Wann ist es eine bessere Welt?
Denn eines ist ja offensichtlich: Der Mensch, der von Gott nichts mehr wissen will, findet nicht, was er sucht; die große Freiheit stellt sich nicht ein. Stattdessen: neue Zwänge, neue Ängste, neue Süchte, Ablenkung statt Trost, kurzfristige Befriedigung statt dauerhafter Erlösung, ein Wettrennen ohne Ziel, mit lauter Verlierern. Man hat uns lange eingeredet, dass die Welt ohne Gott, ohne Glaube ohne Kirche besser, schöner oder gerechter wäre. Ich weigere mich dies zu glauben. Nicht nur am heutigen Pfingstfest. Vielmehr bin ich davon überzeugt, dass viele unserer Probleme nicht über Nacht verschwinden, sie aber doch ihren Schrecken verlieren würden. Nämlich dann, wenn sich wieder mehr Menschen auf die funkelnde Gegenwelt Gottes einlassen würden. Dort, wo alles seinen Platz hat, was sonst an den Rand gedrängt wird, auch das Leise, Unsichere, Unscheinbare. Wo andere Dinge zählen, und andere Gesetze gelten. Wo man aufrichtig hoffen darf, dass das Gute belohnt und das Böse bestraft wird. Wo sich eine Liebe erfahren lässt, die von keiner Kränkung bedroht ist. Wo man keine Angst vor dem Sterben haben muss, weil ein anderer vor zweitausend Jahren für uns gestorben ist.

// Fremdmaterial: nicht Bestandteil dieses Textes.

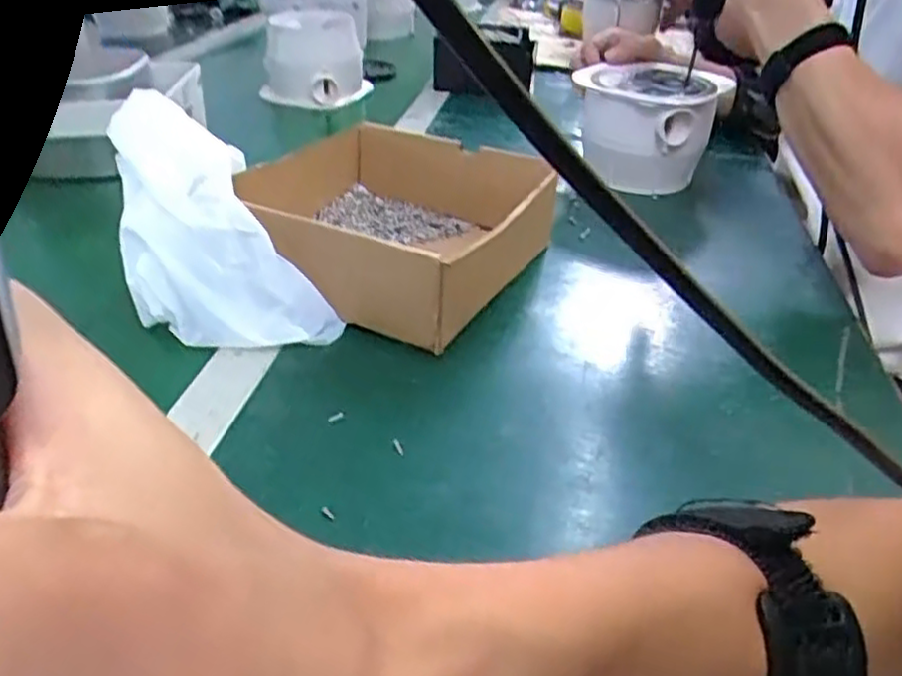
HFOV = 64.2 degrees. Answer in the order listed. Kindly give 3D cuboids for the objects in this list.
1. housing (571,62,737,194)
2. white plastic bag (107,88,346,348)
[{"bbox_3d":[0.198,-0.217,0.741,0.125,0.106,0.118,-18,39,-29],"label":"housing"},{"bbox_3d":[-0.174,-0.070,0.493,0.099,0.076,0.211,-28,80,-38],"label":"white plastic bag"}]

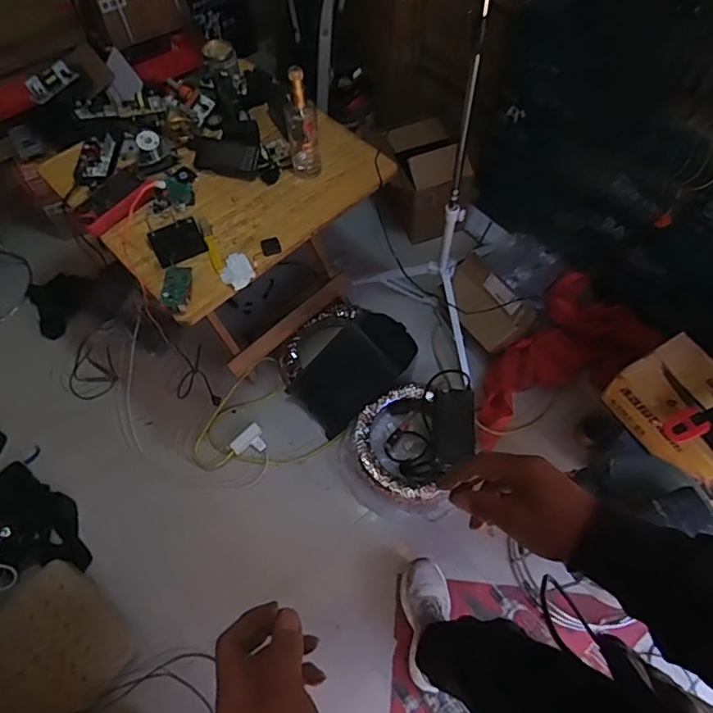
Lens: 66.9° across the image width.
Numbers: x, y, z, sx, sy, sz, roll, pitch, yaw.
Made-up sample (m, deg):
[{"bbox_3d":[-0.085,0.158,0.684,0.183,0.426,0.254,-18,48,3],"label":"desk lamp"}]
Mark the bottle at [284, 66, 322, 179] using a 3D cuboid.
[{"bbox_3d":[-0.130,-0.541,1.237,0.084,0.243,0.069,8,61,5],"label":"bottle"}]

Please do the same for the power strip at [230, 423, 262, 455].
[{"bbox_3d":[-0.320,0.237,1.568,0.039,0.023,0.100,41,69,20],"label":"power strip"}]

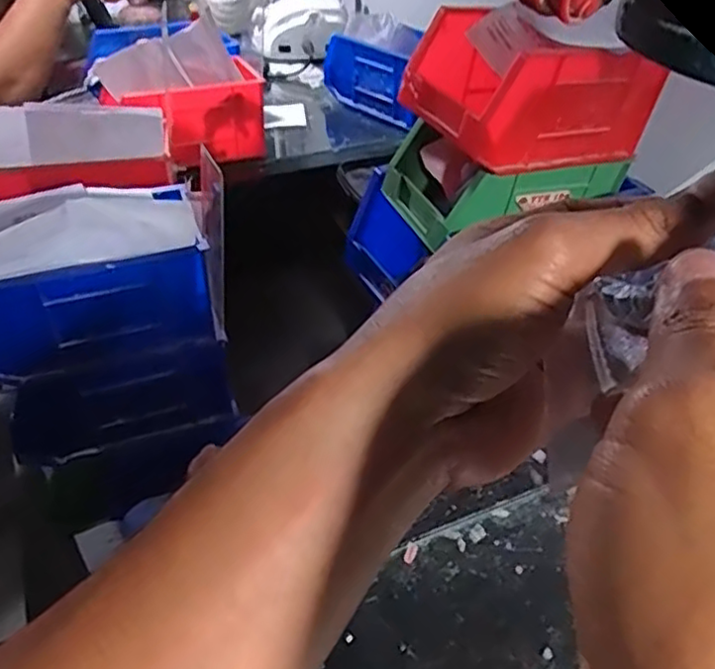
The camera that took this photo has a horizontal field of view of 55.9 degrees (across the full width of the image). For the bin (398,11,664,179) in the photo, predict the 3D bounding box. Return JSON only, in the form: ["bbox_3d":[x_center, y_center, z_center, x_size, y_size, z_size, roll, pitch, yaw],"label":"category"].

Hoffnung, ein Geschenk des Heiligen Geist
Unser Glaube ist diese Gegenwelt, eine Unterbrechung des Alltags, ein Wechsel der Perspektive, eine Sphäre der Hoffnung. Diese Hoffnung, liebe Gemeinde, diese Hoffnung schenkt der Heilige Geist. Dieser Geist, ist der Beistand der Kirche. Er begleitet sie durch die Jahrhunderte bis heute und bleibt ihr trotz aller menschlichen Schwächen treu. Dieser Geist ist es, der uns aus verschlossenen Kammern zu den Menschen führt, die auf unser Zeugnis warten. Dieser Geist schenkt uns auch jene unerschütterliche Überzeugung, dass auch die Generationen, die nach uns kommen, den Glauben leben und ihn weitergeben werden, überzeugend und mutig, im Heiligen Geist.